### Work instructions
For each line of the data below that holds "bottom", copy the line.

### Stored data entries
··········

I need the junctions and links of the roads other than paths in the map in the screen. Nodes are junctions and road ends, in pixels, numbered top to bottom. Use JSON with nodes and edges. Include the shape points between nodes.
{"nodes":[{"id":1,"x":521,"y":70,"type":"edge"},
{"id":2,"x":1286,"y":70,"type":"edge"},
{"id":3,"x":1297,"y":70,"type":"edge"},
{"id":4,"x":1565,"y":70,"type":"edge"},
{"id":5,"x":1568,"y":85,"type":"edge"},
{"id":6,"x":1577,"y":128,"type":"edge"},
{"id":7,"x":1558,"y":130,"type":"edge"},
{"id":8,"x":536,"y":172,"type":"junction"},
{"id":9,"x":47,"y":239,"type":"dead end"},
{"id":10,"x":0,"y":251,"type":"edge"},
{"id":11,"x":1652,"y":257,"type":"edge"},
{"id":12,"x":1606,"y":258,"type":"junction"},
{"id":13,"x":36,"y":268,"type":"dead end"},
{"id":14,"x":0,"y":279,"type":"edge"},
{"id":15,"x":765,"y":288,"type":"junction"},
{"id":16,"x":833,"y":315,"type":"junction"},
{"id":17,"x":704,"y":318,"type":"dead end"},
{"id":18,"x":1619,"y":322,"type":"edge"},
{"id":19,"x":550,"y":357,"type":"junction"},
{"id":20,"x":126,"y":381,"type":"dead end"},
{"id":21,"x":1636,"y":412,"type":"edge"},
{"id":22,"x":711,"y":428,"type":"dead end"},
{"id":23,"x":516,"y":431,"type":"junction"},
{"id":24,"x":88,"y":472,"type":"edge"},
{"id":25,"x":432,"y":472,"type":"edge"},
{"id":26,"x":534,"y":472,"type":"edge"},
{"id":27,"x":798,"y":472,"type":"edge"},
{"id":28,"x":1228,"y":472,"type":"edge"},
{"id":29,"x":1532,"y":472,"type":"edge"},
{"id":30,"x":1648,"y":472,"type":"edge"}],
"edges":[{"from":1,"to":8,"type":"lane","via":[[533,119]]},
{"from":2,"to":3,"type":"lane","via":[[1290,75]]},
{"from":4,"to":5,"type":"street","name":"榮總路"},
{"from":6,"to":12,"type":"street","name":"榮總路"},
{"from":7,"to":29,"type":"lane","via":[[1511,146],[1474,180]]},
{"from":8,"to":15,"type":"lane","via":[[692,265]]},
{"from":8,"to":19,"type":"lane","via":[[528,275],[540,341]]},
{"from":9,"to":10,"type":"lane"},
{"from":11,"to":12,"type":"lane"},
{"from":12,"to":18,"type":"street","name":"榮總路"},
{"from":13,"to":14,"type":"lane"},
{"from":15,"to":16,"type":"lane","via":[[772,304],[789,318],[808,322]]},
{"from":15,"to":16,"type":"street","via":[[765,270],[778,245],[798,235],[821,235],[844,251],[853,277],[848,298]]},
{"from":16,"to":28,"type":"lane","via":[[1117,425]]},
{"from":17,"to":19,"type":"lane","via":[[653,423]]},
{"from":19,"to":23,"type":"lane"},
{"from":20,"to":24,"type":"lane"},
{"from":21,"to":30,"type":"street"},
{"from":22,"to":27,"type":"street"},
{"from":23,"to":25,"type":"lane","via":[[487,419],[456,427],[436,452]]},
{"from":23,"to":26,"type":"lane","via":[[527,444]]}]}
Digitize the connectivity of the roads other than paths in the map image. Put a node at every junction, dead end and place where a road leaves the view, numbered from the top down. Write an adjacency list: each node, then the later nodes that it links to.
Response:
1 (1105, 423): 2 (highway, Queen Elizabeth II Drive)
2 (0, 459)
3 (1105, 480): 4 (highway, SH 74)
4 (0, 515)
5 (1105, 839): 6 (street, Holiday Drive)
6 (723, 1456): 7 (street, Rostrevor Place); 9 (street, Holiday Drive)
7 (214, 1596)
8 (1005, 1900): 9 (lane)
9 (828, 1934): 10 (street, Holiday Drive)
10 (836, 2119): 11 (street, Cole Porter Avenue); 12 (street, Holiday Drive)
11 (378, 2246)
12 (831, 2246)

··········

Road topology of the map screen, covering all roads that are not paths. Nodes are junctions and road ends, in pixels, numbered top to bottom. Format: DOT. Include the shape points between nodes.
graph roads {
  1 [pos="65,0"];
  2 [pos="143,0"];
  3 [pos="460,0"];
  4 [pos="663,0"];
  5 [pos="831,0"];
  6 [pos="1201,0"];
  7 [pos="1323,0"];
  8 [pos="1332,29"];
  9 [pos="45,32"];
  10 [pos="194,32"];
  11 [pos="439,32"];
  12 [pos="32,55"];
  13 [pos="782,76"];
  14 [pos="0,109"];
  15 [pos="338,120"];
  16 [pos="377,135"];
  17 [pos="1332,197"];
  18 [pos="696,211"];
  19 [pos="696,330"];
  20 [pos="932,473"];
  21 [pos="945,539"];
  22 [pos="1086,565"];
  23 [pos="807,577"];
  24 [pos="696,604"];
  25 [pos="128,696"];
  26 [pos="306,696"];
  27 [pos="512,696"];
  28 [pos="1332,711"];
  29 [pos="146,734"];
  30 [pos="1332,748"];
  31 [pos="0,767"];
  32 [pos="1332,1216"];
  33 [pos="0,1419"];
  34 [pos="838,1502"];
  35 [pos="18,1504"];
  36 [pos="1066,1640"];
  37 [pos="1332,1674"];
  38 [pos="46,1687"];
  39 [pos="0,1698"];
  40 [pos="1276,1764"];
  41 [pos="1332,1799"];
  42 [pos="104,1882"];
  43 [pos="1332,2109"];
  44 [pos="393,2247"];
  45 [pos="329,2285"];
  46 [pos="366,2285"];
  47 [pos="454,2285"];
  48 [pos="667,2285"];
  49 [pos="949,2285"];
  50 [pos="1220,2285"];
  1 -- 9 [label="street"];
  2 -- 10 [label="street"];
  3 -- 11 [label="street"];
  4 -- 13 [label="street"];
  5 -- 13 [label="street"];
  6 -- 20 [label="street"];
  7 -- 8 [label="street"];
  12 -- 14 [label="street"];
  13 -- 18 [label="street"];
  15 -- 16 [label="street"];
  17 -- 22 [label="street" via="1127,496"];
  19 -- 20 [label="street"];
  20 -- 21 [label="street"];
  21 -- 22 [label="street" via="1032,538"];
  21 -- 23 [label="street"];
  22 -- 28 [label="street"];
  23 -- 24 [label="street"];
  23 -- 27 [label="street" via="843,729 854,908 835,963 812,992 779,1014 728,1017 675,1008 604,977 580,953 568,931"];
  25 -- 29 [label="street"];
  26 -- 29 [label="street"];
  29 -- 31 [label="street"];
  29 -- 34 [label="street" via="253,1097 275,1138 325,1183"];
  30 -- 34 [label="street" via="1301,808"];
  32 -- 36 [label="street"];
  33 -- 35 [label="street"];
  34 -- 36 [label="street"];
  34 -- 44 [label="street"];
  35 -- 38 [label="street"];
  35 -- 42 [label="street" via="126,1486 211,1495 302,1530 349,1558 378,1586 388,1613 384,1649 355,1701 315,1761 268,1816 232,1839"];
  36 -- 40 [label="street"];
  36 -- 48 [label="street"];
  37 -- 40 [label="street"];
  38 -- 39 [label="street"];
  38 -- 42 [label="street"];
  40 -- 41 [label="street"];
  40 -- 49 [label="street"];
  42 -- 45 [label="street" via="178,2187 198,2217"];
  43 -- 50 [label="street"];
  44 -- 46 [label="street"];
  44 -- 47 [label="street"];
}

··········

### Written reply
I need the junctions and links of the roads other than paths in the map in the screen. Nodes are junctions and road ends, in pixels, numbered top to bottom. Use JSON with nodes and edges. Include the shape points between nodes.
Road topology of the map screen, covering all roads that are not paths. Nodes are junctions and road ends, in pixels, numbered top to bottom. Format: DOT. Include the shape points between nodes.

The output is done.